Übungstext
_ _ _

Im Kapitel 5 werden die Beziehungen sozialwirtschaftlicher Netzwerke zu weiteren Netzwerken in Kommunen fokussiert. Aus lebensweltlicher Netzwerkperspektive basiert der gemeinsame Sozialraum auf sozialem Zusammenhalt. Das Konzept der Sozialraumorientierung beinhaltet die Identifikation und Nutzung der Ressourcen seiner Akteure, aber nur mit organisierten Netzwerken sind Entkopplungen zwischen Lebenswelt und Institutionen zu überbrücken. Zu den Netzwerken der Kommunen zählen dabei u.a. die auf unterschiedliche Ziele ausgerichteten Politik- und Kontraktnetzwerke, sodass die entsprechenden Beziehungen zwischen den Netzwerken immer Elemente verschiedener Steuerungsmodi beinhalten. Daher können nur im Zusammenwirken ausdifferenzierter Verantwortlichkeiten für diese Steuerungsmodi operative Erfolge für die Adressaten eines Netzwerkes erreicht werden.
Methoden zur Erforschung von Netzwerken werden im Kapitel 6 vorgestellt. Erwähnt werden direkte und indirekte Fragetechniken, qualitative Erhebungstechniken sowie Analyse- und Präsentationsformen wie die Netzwerkkarte und die Akteur-Ereignis-Matrix.
Im abschließenden Kapitel 7 werden nochmals die zentralen Gedankengänge zusammengefasst und auf anschlussfähige Instrumente wie Wirkungsorientierung, Berichtswesen und leistungsorientierte Vergütung verwiesen.

_ _ _

Dateneinträge
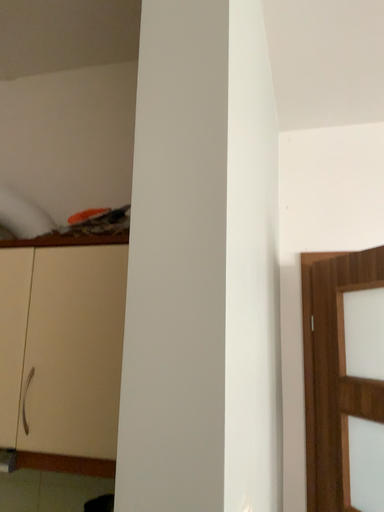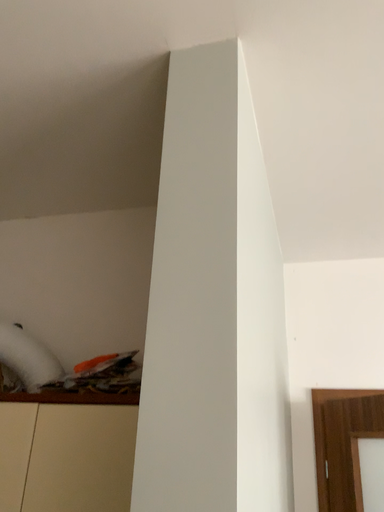
Question: Which way did the camera rotate in the video?

Choices:
 (A) rotated downward
 (B) rotated upward

Answer: (B)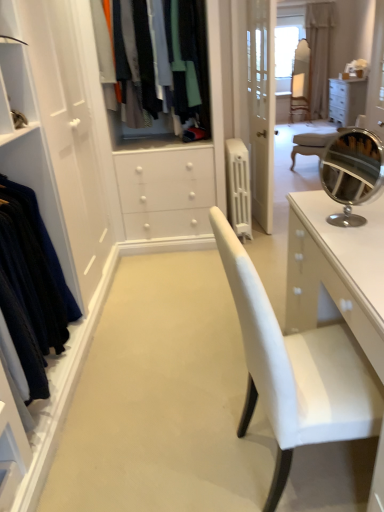
Question: Is matte fabric clothes at center, the first clothing viewed from the right, taller than light beige fabric armchair at center?

Choices:
 (A) yes
 (B) no

Answer: (B)

Question: From the image's perspective, does matte fabric clothes at center, the first clothing viewed from the right, appear lower than light beige fabric armchair at center?

Choices:
 (A) no
 (B) yes

Answer: (B)

Question: Considering the relative sizes of matte fabric clothes at center, the second clothing from the front, and light beige fabric armchair at center in the image provided, is matte fabric clothes at center, the second clothing from the front, thinner than light beige fabric armchair at center?

Choices:
 (A) yes
 (B) no

Answer: (B)

Question: Is matte fabric clothes at center, which appears as the 2th clothing when viewed from the left, positioned in front of light beige fabric armchair at center?

Choices:
 (A) yes
 (B) no

Answer: (A)

Question: From a real-world perspective, is matte fabric clothes at center, the first clothing viewed from the right, on top of light beige fabric armchair at center?

Choices:
 (A) yes
 (B) no

Answer: (A)

Question: Considering the positions of point (228, 146) and point (307, 82), is point (228, 146) closer or farther from the camera than point (307, 82)?

Choices:
 (A) closer
 (B) farther

Answer: (A)

Question: Considering the positions of white plastic radiator at center and light beige fabric armchair at center in the image, is white plastic radiator at center taller or shorter than light beige fabric armchair at center?

Choices:
 (A) short
 (B) tall

Answer: (A)

Question: Is white plastic radiator at center to the left or to the right of light beige fabric armchair at center in the image?

Choices:
 (A) right
 (B) left

Answer: (B)

Question: From a real-world perspective, is white plastic radiator at center positioned above or below light beige fabric armchair at center?

Choices:
 (A) above
 (B) below

Answer: (B)

Question: Considering the positions of point (309, 92) and point (8, 182), is point (309, 92) closer or farther from the camera than point (8, 182)?

Choices:
 (A) farther
 (B) closer

Answer: (A)

Question: Which is correct: light beige fabric armchair at center is inside velvet dark blue dress at left, which is counted as the 1th clothing, starting from the front, or outside of it?

Choices:
 (A) outside
 (B) inside

Answer: (A)

Question: From a real-world perspective, is light beige fabric armchair at center above or below velvet dark blue dress at left, which is the 1th clothing from bottom to top?

Choices:
 (A) above
 (B) below

Answer: (A)

Question: From their relative heights in the image, would you say light beige fabric armchair at center is taller or shorter than velvet dark blue dress at left, the 1th clothing when ordered from left to right?

Choices:
 (A) tall
 (B) short

Answer: (A)

Question: Would you say white plastic radiator at center is to the left or to the right of velvet dark blue dress at left, the 2th clothing in the top-to-bottom sequence, in the picture?

Choices:
 (A) left
 (B) right

Answer: (B)

Question: Considering the positions of white plastic radiator at center and velvet dark blue dress at left, the second clothing when ordered from back to front, in the image, is white plastic radiator at center wider or thinner than velvet dark blue dress at left, the second clothing when ordered from back to front,?

Choices:
 (A) wide
 (B) thin

Answer: (A)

_ _ _

Aufgaben
1 - Beantworte anhand des Übungstexts:
(a) In welchem Kapitel werden Methoden zur Erforschung von Netzwerken vorgestellt?
(b) Worauf basiert aus lebensweltlicher Netzwerkperspektive der gemeinsame Sozialraum?
(c) Auf welche anschlussfähigen Instrumente verweist Kapitel 7?
2 - Welche Fragetechniken, Erhebungstechniken sowie Analyse- und Präsentationsformen werden laut Übungstext in Kapitel 6 erwähnt? Nenne alle.

Lösungen
1 -
(a) Im Kapitel 6.
(b) Auf sozialem Zusammenhalt.
(c) Auf Wirkungsorientierung, Berichtswesen und leistungsorientierte Vergütung.

2 -
- direkte Fragetechniken
- indirekte Fragetechniken
- qualitative Erhebungstechniken
- die Netzwerkkarte
- die Akteur-Ereignis-Matrix